The Presbyterian Church (U.S.A.)’s Mission Responsibility Through Investment Committee (MRTI) ― charged by the General Assembly to ensure that church investments align with the church’s social and environmental policies ― well knows the threats posed to Planet Earth by the continuing production and use of fossil fuels worldwide.
But the group is clearly troubled by the growing movement in the church ― and by organizations such as 350.org ― to summarily divest from fossil fuel companies without utilizing other corporate engagement strategies that have proved effective over more than 30 years of MRTI activities.
At its Feb. 13-14 meeting here, MRTI turned its attention to fossil fuel companies and the campaign to divest from them ― eight presbyteries have submitted overtures to this year’s 221st General Assembly calling for total divestment over the next five years.
“Climate change is an acute issue,” said Chris Davis, director of investment programs for CERES, a long time MRTI partner on environmental issues. “The ‘100-year storm’ seems to be an annual event ― and all this with just 1 degree of atmospheric warming since the beginning of the industrial revolution.”
CERES, founded in 1989 and best known for its “CERES Principles” ― a ten-point code of corporate environmental conduct to be publicly endorsed by companies as an environmental mission statement or ethic ― “doesn’t give investment advice but urges investors to do something,” said Davis, a former environmental engineer.
The arguments for divestment from fossil fuel companies are clear, Davis told the committee, which includes representatives from the PC(USA)’s Board of Pensions and the Presbyterian Foundation ― the two largest PC(USA) investing agencies with combined assets of nearly $10 billion ― as well as from the churches Advisory Committee for Social Witness Policy and the Advocacy Committees for Racial Ethnic and Women’s Concerns.
“There’s the morality of investing in companies responsible for climate change,” Davis said. Also, “Divestment makes a political statement that hopefully stigmatizes fossil fuel companies. And there’s the ‘stranded assets,’” he added, referring to fossil fuels that are still in the ground but too costly to extract to be profitable, creating liabilities for fossil fuel companies and investors in them.

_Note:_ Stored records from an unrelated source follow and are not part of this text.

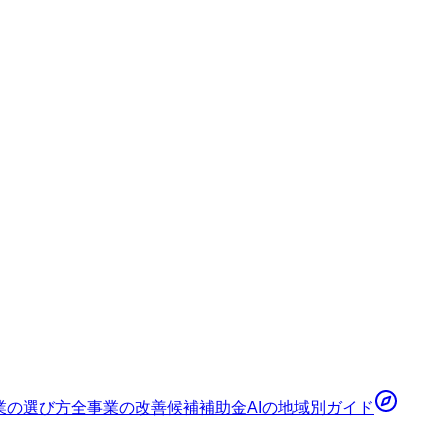
業の選び方
全事業の改善候補
補助金AI
の地域別ガイド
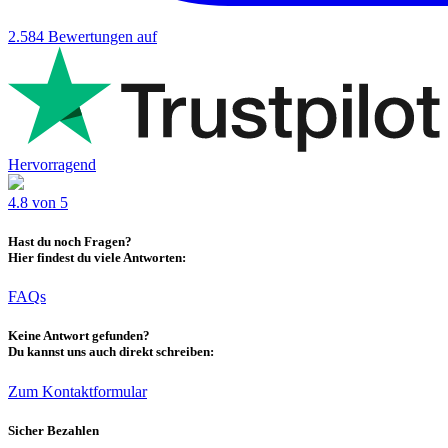
2.584
Bewertungen auf
Hervorragend
4.8 von 5
Hast du noch Fragen?
Hier findest du viele Antworten:
FAQs
Keine Antwort gefunden?
Du kannst uns auch direkt schreiben:
Zum Kontaktformular
Sicher Bezahlen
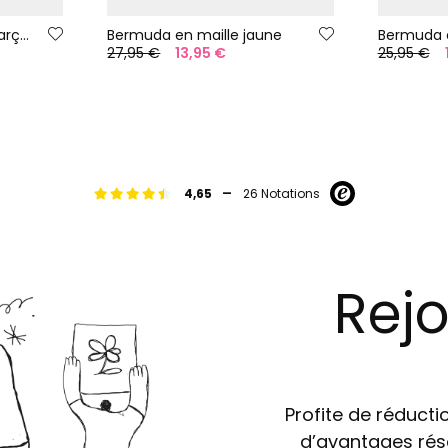
Veste en denim pour garçon
Bermuda en maille jaune
Bermuda 
27,95 €
13,95 €
25,95 €
-
4,65
26 Notations
Rejo
Profite de réductio
d’avantages rés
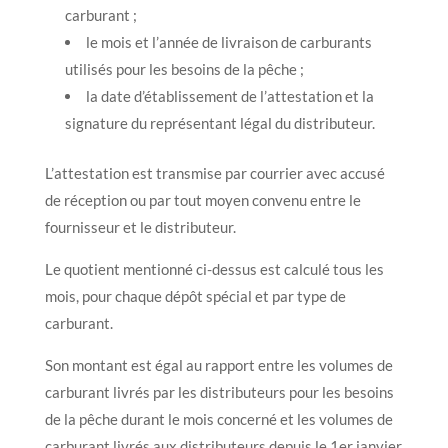
carburant ;
le mois et l’année de livraison de carburants
utilisés pour les besoins de la pêche ;
la date d’établissement de l’attestation et la
signature du représentant légal du distributeur.
L’attestation est transmise par courrier avec accusé
de réception ou par tout moyen convenu entre le
fournisseur et le distributeur.
Le quotient mentionné ci-dessus est calculé tous les
mois, pour chaque dépôt spécial et par type de
carburant.
Son montant est égal au rapport entre les volumes de
carburant livrés par les distributeurs pour les besoins
de la pêche durant le mois concerné et les volumes de
carburant livrés aux distributeurs depuis le 1er janvier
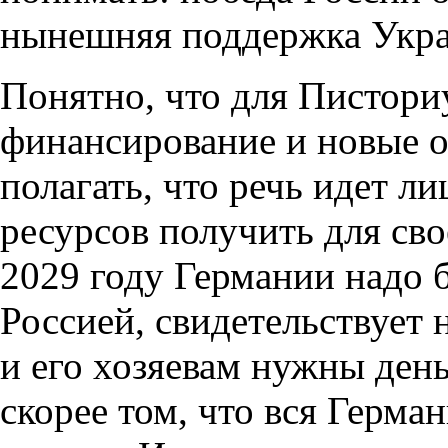
нынешняя поддержка Укра
Понятно, что для Писториу
финансирование и новые о
полагать, что речь идет л
ресурсов получить для сво
2029 году Германии надо б
Россией, свидетельствует 
и его хозяевам нужны ден
скорее том, что вся Герма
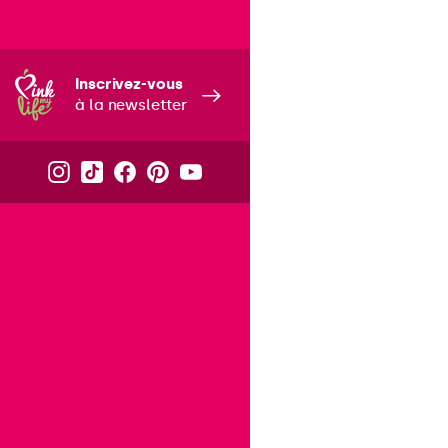
Inscrivez-vous
à la newsletter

The question investors must ask about possible divestment, Davis said, “is ‘What’s the goal?’ Do you want to make a moral and ethical statement? Do you want to stop climate change and its effects? Do you want to protect your investment portfolio from risks? How you answer those questions determines your strategy.”

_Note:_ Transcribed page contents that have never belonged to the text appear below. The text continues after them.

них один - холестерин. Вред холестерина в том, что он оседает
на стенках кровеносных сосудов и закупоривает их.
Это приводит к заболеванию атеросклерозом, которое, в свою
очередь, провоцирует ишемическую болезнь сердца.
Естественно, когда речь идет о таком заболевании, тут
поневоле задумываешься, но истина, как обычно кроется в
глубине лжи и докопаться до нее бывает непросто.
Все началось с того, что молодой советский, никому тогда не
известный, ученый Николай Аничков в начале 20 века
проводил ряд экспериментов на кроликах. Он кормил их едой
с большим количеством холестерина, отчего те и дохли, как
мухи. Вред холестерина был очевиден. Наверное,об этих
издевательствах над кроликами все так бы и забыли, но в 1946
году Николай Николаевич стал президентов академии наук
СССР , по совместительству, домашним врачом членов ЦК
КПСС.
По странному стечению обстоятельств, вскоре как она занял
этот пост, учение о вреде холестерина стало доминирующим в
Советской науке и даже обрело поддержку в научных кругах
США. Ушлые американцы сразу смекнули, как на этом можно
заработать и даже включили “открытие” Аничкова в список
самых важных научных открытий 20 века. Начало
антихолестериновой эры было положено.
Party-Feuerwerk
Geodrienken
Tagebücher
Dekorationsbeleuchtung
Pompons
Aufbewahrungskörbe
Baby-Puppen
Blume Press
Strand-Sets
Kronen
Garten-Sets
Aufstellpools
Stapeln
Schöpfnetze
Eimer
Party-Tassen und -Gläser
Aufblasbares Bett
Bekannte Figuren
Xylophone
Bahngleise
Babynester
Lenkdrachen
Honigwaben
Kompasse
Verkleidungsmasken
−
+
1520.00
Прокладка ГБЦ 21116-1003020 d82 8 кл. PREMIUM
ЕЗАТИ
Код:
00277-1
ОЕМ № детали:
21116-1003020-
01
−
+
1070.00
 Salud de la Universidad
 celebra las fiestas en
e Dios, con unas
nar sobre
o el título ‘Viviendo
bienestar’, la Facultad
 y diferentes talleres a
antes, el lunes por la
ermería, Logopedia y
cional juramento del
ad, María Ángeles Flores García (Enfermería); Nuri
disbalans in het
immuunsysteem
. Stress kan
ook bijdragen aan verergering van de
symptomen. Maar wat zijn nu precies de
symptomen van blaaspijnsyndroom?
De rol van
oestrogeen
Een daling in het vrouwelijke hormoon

The PC(USA)’s investment strategy ― at least during MRTI’s 30 years of existence ― has always considered divestment a last resort, a step taken only after other forms of corporate engagement have failed.
MRTI has had considerable success over the years in such areas as endorsement of the CERES Principles and other environmental measures, affirmative action and equal employment opportunity, corporate governance transparency and perhaps most notably participating in the economic pressure that helped bring down apartheid in South Africa.
MRTI pursues a strategy that includes dialogue with corporations, shareholder resolutions, proxy voting and ecumenical shareholder pressure before even considering divestment.
That’s why Judith Freyer, chief investment officer for the Board of Pensions, for one, wants the fossil fuel divestment overtures referred to MRTI. “These overtures seek to bypass MRTI, which has been productive for more than 30 years.”
The Board of Pensions has not yet formally discussed the fossil fuel divestment overtures, but Freyer said the board at its Feb. 27-March 1 meeting “will probably ask the General Assembly to refer them to MRTI.”
William Somplatsky-Jarman, MRTI’s coordinator, said, “I really think we can make more of an impact if we target specific companies for engagement. The intent of these overtures is good ― the problem is with the strategies being proposed.”
Anita Clemons, investment officer for the Presbyterian Foundation, agreed. “There are a number of kinds of dialogue that I think can be helpful,” she said. “Let’s talk to some of these companies about their risk strategies or about their political activities, asking them to be creators, not obstructers.
Exxon/Mobil “has really come around on this,” Clemons added, “acknowledging climate change and creating macro-investments … some are even coming around to a carbon tax, though not so much on ‘cap-and-trade’ fossil fuel policies.
In short, Clemons said, “There’s lots of opportunities for diversifying in these companies and investors should be pursuing a multi-faceted approach.”
Davis said one of the strongest arguments against divestment is “that we lose a seat at the table as a shareholder. I’ve heard corporate executives say they wish that investors like us will divest,” he told MRTI. “Then they’ll be rid of us.”
There are growing alternatives to fossil fuel company investments, Davis noted: low carbon indexes and carbon free funds, clean technology and “environmental solutions” funds, “green” bonds and real estate and renewable energy funds.
PC(USA) environmental advocates, policy makers and investors all appear committed to combatting climate change. The question remains: how?